--- Information ---
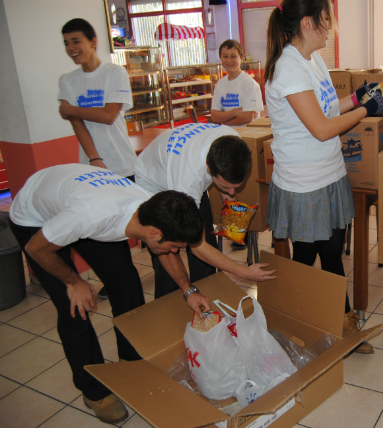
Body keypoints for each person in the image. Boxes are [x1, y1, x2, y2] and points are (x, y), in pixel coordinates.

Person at [9, 164, 210, 424]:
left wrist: (188, 290)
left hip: (77, 201)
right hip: (34, 221)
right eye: (175, 245)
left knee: (127, 287)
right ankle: (93, 391)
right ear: (154, 234)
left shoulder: (149, 209)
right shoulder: (91, 215)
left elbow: (166, 251)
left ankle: (130, 359)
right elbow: (36, 249)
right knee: (75, 308)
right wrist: (74, 281)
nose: (175, 251)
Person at [265, 0, 383, 354]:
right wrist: (365, 110)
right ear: (308, 23)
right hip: (304, 183)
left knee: (331, 253)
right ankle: (291, 318)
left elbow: (325, 108)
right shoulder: (288, 68)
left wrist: (358, 97)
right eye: (327, 19)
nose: (331, 26)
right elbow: (323, 129)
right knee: (308, 258)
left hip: (329, 173)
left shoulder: (313, 60)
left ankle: (336, 323)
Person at [133, 122, 276, 298]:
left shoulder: (233, 143)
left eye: (236, 187)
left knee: (208, 243)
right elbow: (198, 247)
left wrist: (233, 224)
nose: (231, 193)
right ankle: (167, 305)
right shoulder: (188, 180)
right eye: (225, 186)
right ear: (209, 168)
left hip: (183, 170)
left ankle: (207, 297)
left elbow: (228, 191)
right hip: (153, 182)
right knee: (168, 251)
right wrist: (244, 272)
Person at [58, 18, 137, 300]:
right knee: (107, 231)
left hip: (123, 164)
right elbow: (76, 124)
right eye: (66, 43)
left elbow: (107, 115)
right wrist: (94, 158)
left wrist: (71, 108)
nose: (71, 48)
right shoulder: (67, 81)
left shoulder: (114, 73)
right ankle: (121, 282)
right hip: (93, 167)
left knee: (140, 223)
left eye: (76, 41)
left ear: (93, 42)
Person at [209, 39, 264, 127]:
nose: (229, 60)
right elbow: (214, 117)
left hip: (247, 136)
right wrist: (236, 112)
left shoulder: (249, 83)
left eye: (233, 56)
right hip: (227, 135)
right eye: (225, 56)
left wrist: (224, 121)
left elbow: (246, 118)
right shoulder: (220, 84)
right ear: (221, 58)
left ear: (241, 58)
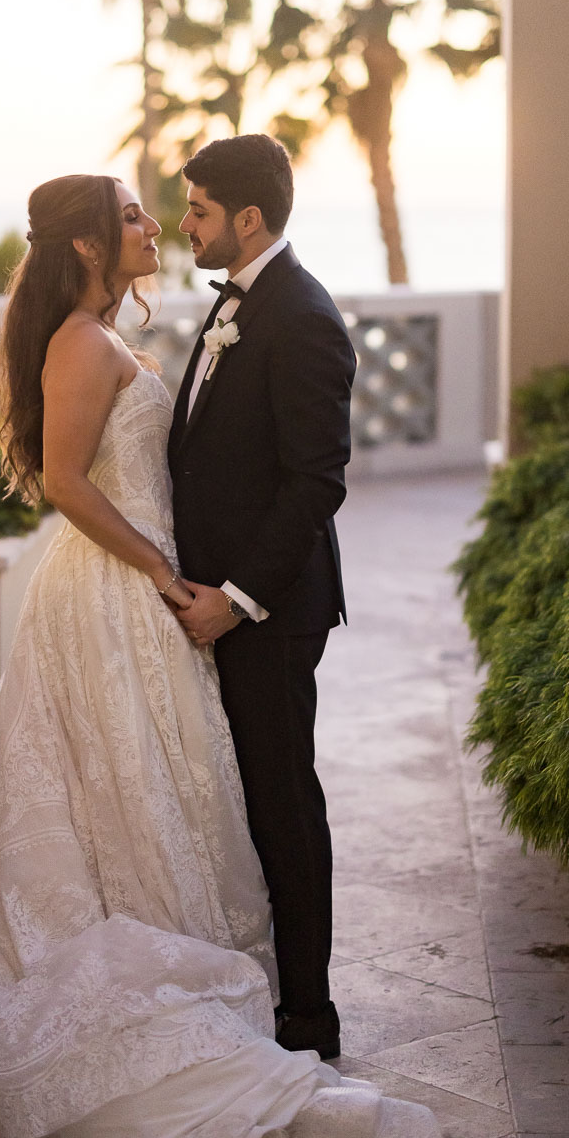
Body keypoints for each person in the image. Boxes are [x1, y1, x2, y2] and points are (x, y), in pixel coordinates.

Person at [0, 170, 440, 1138]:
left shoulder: (182, 323)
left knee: (171, 784)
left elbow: (286, 471)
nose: (157, 222)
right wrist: (161, 572)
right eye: (133, 215)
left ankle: (283, 997)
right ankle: (183, 985)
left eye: (178, 210)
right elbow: (68, 482)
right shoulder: (79, 340)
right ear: (84, 245)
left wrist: (205, 584)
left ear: (245, 216)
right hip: (116, 594)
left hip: (180, 598)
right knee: (117, 782)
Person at [170, 134, 350, 1062]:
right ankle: (262, 984)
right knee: (247, 801)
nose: (184, 224)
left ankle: (308, 1017)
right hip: (220, 605)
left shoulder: (302, 314)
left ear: (247, 219)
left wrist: (234, 600)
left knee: (284, 802)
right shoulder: (241, 303)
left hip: (271, 616)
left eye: (197, 209)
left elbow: (317, 482)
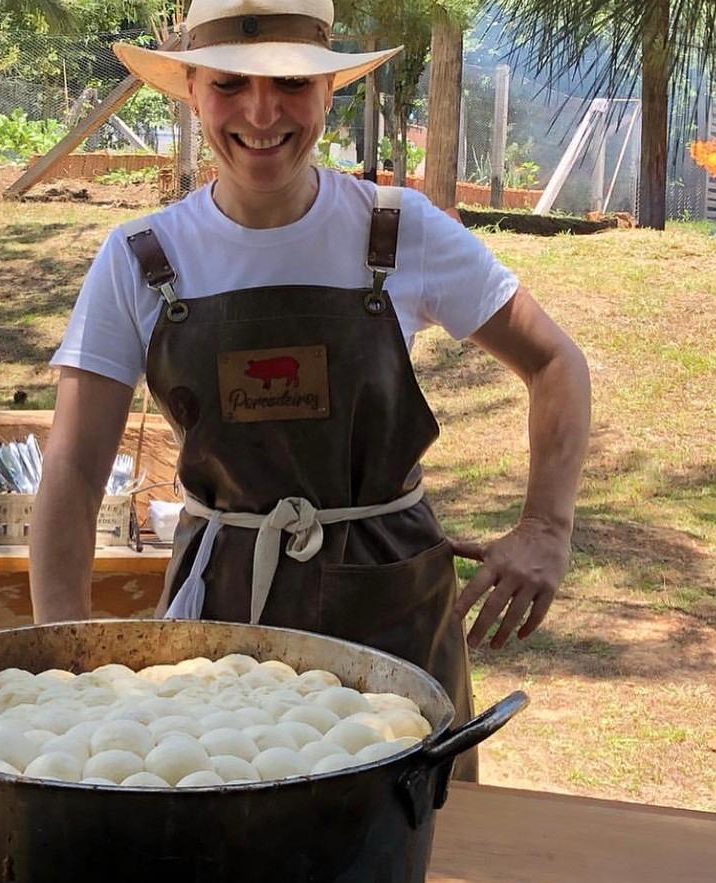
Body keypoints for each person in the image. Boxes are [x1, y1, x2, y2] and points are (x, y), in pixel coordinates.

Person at [29, 0, 591, 779]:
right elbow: (75, 471)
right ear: (191, 90)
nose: (262, 113)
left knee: (418, 852)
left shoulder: (398, 231)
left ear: (331, 92)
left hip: (391, 607)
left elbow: (555, 362)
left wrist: (546, 528)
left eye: (292, 84)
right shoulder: (140, 260)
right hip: (221, 619)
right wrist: (65, 661)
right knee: (221, 837)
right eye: (230, 84)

--- Prompt ---
The answer must consist of each line in the entries above that includes "nose".

--- Task output ---
nose: (175, 251)
nose: (331, 26)
nose: (231, 193)
nose: (71, 48)
nose: (229, 60)
nose: (157, 222)
nose: (184, 224)
nose: (262, 113)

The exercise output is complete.